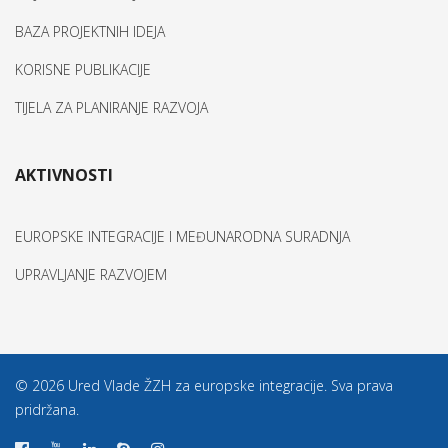
BAZA PROJEKTNIH IDEJA
KORISNE PUBLIKACIJE
TIJELA ZA PLANIRANJE RAZVOJA
AKTIVNOSTI
EUROPSKE INTEGRACIJE I MEĐUNARODNA SURADNJA
UPRAVLJANJE RAZVOJEM
© 2026 Ured Vlade ŽZH za europske integracije. Sva prava
pridržana.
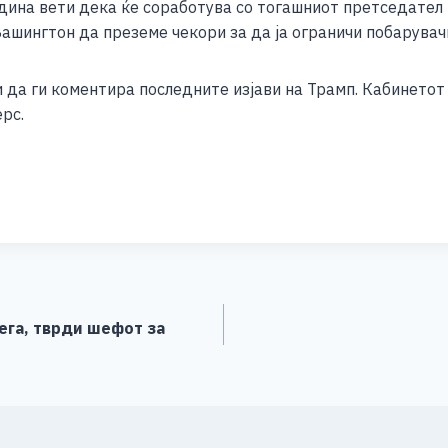
ина вети дека ќе соработува со тогашниот претседател Џ
Вашингтон да преземе чекори за да ја ограничи побарувач
 да ги коментира последните изјави на Трамп. Кабинетот
рс.
S
h
ar
e
ега, тврди шефот за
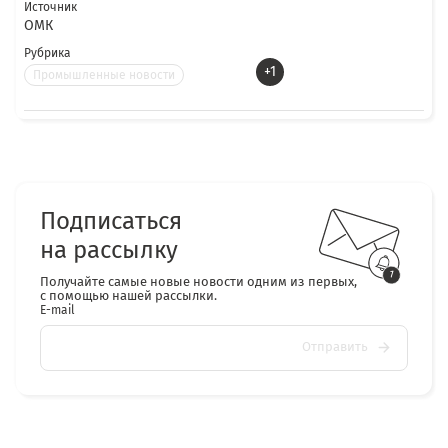
Источник
ОМК
Рубрика
+1
Промышленные новости
Подписаться
на рассылку
Получайте самые новые новости одним из первых,
с помощью нашей рассылки.
E-mail
Отправить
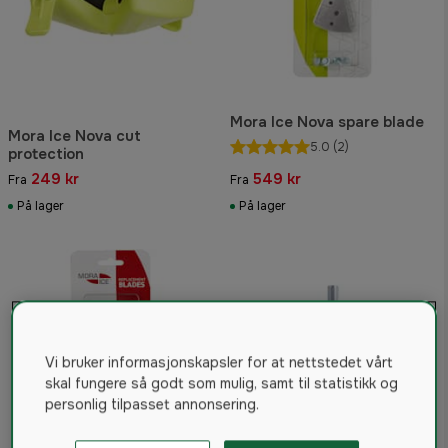
Mora Ice Nova spare blade
Mora Ice Nova cut
5.0
(2)
protection
249 kr
549 kr
Fra
Fra
På lager
På lager
Vi bruker informasjonskapsler for at nettstedet vårt
skal fungere så godt som mulig, samt til statistikk og
personlig tilpasset annonsering.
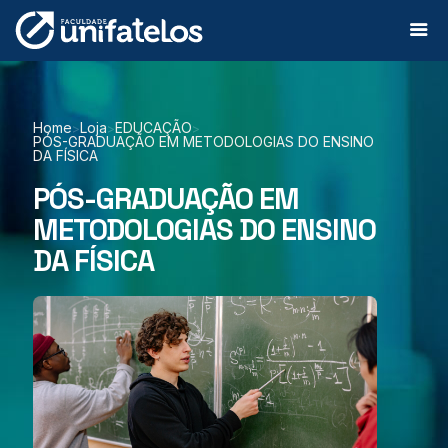
Home
Loja
EDUCAÇÃO
>
>
>
PÓS-GRADUAÇÃO EM METODOLOGIAS DO ENSINO
DA FÍSICA
PÓS-GRADUAÇÃO EM
METODOLOGIAS DO ENSINO
DA FÍSICA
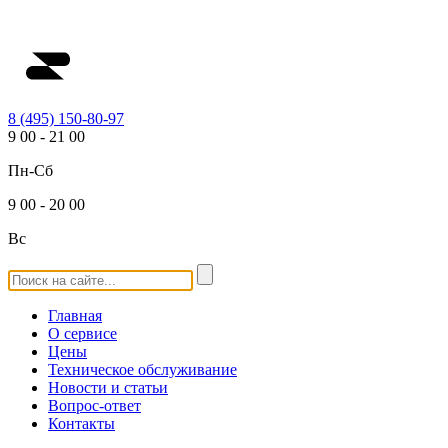
8 (495) 150-80-97
9
00
-
21
00
Пн-Сб
9
00
-
20
00
Вс
Главная
О сервисе
Цены
Техническое обслуживание
Новости и статьи
Вопрос-ответ
Контакты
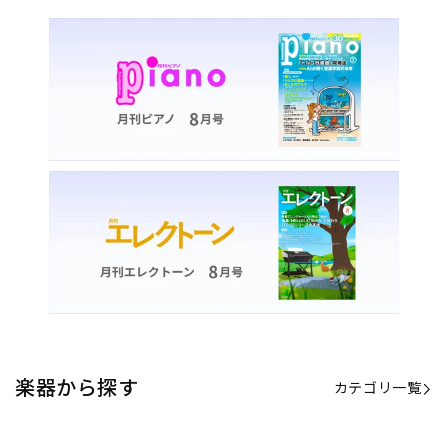
楽器から探す
カテゴリ一覧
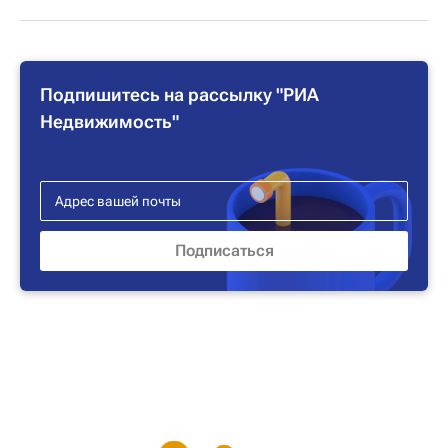
Подпишитесь на рассылку "РИА
Недвижимость"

**Task item**: Every line of the records above that contains the word "GRADUAÇÃO" should be counted, and only the total given.

**Solution**: 2